== WHAT YOU SHOULD DO ==
Copy the records from the line containing "Field: Time read from the watch." through the end of the records, inclusive, with "Logged time" changed to "Recorded time" and everything else left as it is.

== DATA PROVIDED ==
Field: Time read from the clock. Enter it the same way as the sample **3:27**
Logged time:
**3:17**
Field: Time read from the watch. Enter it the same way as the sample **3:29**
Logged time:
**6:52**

== RESPONSE TO THE TASK ==
Field: Time read from the watch. Enter it the same way as the sample **3:29**
Recorded time:
**6:52**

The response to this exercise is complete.